Synopses & Reviews
You want to leave a mark, not a blemish. Be a hero, not a spectator. You want to be interesting. (Who doesn't?) But sometimes it takes a nudge, a wake-up call, an intervention! — and a little help. This is where Jessica Hagy comes in. A writer and illustrator of great economy, charm, and insight, she's created
How to Be Interesting, a uniquely inspirational how-to that combines fresh and pithy lessons with deceptively simple diagrams and charts.
Ms. Hagy started on Forbes.com, where she's a weekly blogger, by creating a "How to Be Interesting" post that went viral, attracting 1.4 million viewers so far, with tens of thousands of them liking, linking, and tweeting the article. Now she's deeply explored the ideas that resonated with so many readers to create this small and quirky book with a large and universal message. It's a book about exploring: Talk to strangers. About taking chances: Expose yourself to ridicule, to risk, to wild ideas. About being childlike, not childish: Remember how amazing the world was before you learned to be cynical. About being open: Never take in the welcome mat. About breaking routine: Take daily vacations... if only for a few minutes. About taking ownership: Whatever you're doing, enjoy it, embrace it, master it as well as you can. And about growing a pair: If you're not courageous, you're going to be hanging around the water cooler, talking about the guy that actually is.
Synopsis
An inspiring visual guide to a richer life. "If there's a thinker to steal from, it's Jessica Hagy."--Austin Kleon, author of Steal Like an Artist and Newspaper Blackout
How to Be Interesting is passionate, positive, down-to-earth, and irrepressibly upbeat, combining fresh and pithy life lessons, often just a sentence or two, with deceptively simple diagrams and graphs. Each of the book's more than 100 spreads will nudge readers a little bit further out of their comfort zones and into a place where suddenly everything is possible.

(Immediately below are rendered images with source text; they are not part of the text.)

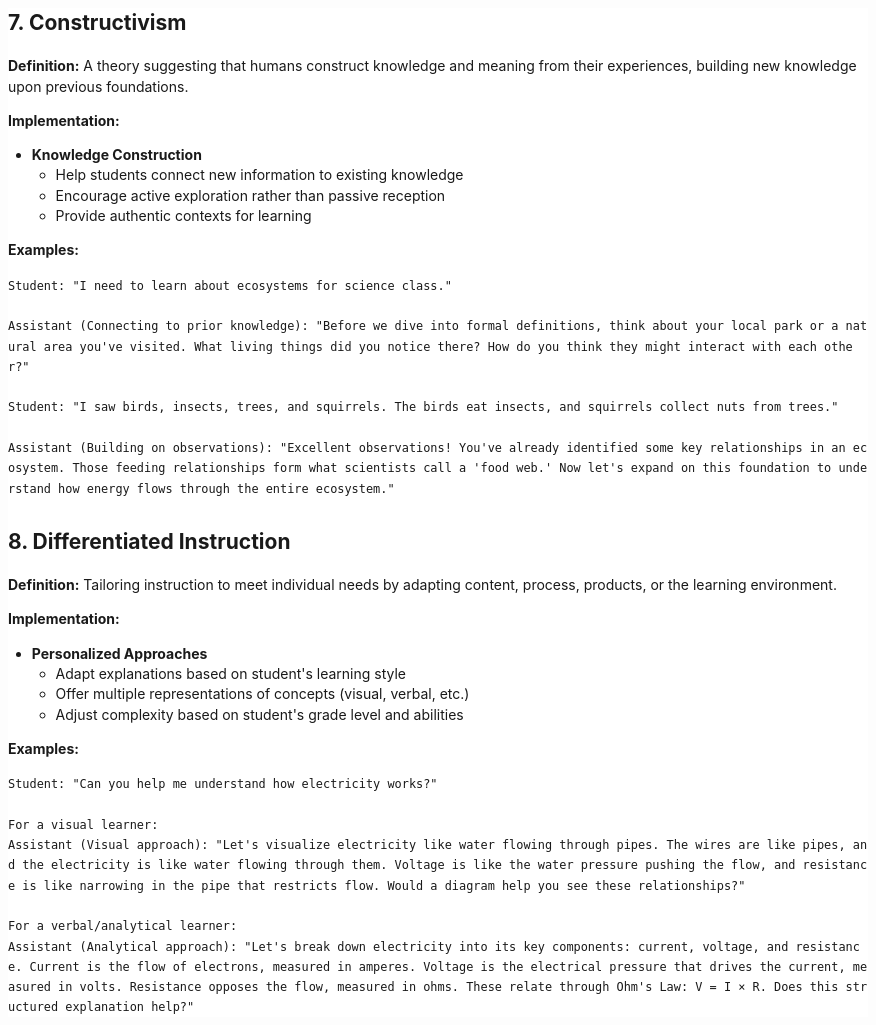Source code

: ## 7. Constructivism

**Definition:** A theory suggesting that humans construct knowledge and meaning from their experiences, building new knowledge upon previous foundations.

**Implementation:**

- **Knowledge Construction**
  - Help students connect new information to existing knowledge
  - Encourage active exploration rather than passive reception
  - Provide authentic contexts for learning

**Examples:**

```
Student: "I need to learn about ecosystems for science class."

Assistant (Connecting to prior knowledge): "Before we dive into formal definitions, think about your local park or a natural area you've visited. What living things did you notice there? How do you think they might interact with each other?"

Student: "I saw birds, insects, trees, and squirrels. The birds eat insects, and squirrels collect nuts from trees."

Assistant (Building on observations): "Excellent observations! You've already identified some key relationships in an ecosystem. Those feeding relationships form what scientists call a 'food web.' Now let's expand on this foundation to understand how energy flows through the entire ecosystem."
```

## 8. Differentiated Instruction

**Definition:** Tailoring instruction to meet individual needs by adapting content, process, products, or the learning environment.

**Implementation:**

- **Personalized Approaches**
  - Adapt explanations based on student's learning style
  - Offer multiple representations of concepts (visual, verbal, etc.)
  - Adjust complexity based on student's grade level and abilities

**Examples:**

```
Student: "Can you help me understand how electricity works?"

For a visual learner:
Assistant (Visual approach): "Let's visualize electricity like water flowing through pipes. The wires are like pipes, and the electricity is like water flowing through them. Voltage is like the water pressure pushing the flow, and resistance is like narrowing in the pipe that restricts flow. Would a diagram help you see these relationships?"

For a verbal/analytical learner:
Assistant (Analytical approach): "Let's break down electricity into its key components: current, voltage, and resistance. Current is the flow of electrons, measured in amperes. Voltage is the electrical pressure that drives the current, measured in volts. Resistance opposes the flow, measured in ohms. These relate through Ohm's Law: V = I × R. Does this structured explanation help?"
```
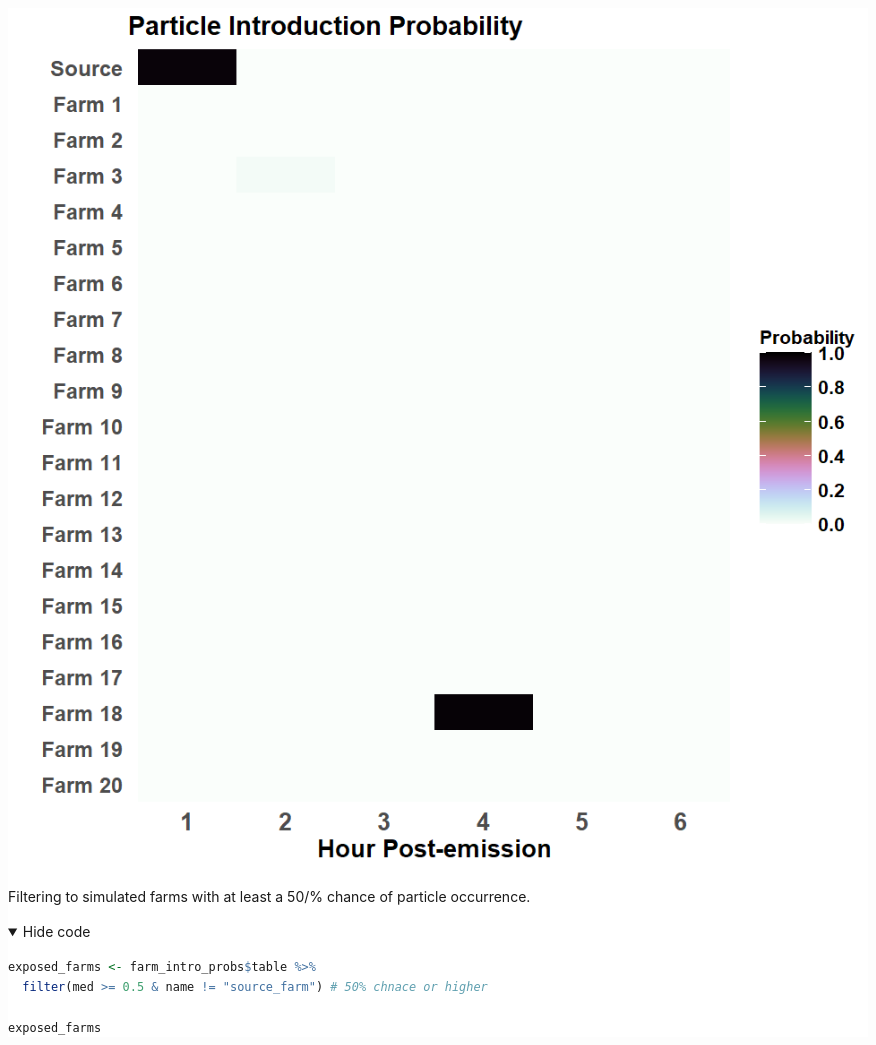 ![](simulate_outbreak_files/figure-commonmark/unnamed-chunk-40-1.png)

Filtering to simulated farms with at least a 50/% chance of particle
occurrence.

<details open>
<summary>Hide code</summary>

``` r
exposed_farms <- farm_intro_probs$table %>%
  filter(med >= 0.5 & name != "source_farm") # 50% chnace or higher

exposed_farms
```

It's about taking chance--but also about taking daily vacations. About being childlike, not childish. It's about ideas, creativity, risk. It's about trusting your talents and doing only what you want--but having the courage to get lost and see where the path leads. Because it's what you don't know that's interesting.
About the Author
Jessica Hagy is known for her Webby Award-winning blog Indexed. Her cartoons regularly appear in the New York Times, and she writes a weekly blog for Smithsonian and an online column for Forbes. Ms. Hagy lives in Seattle, Washington.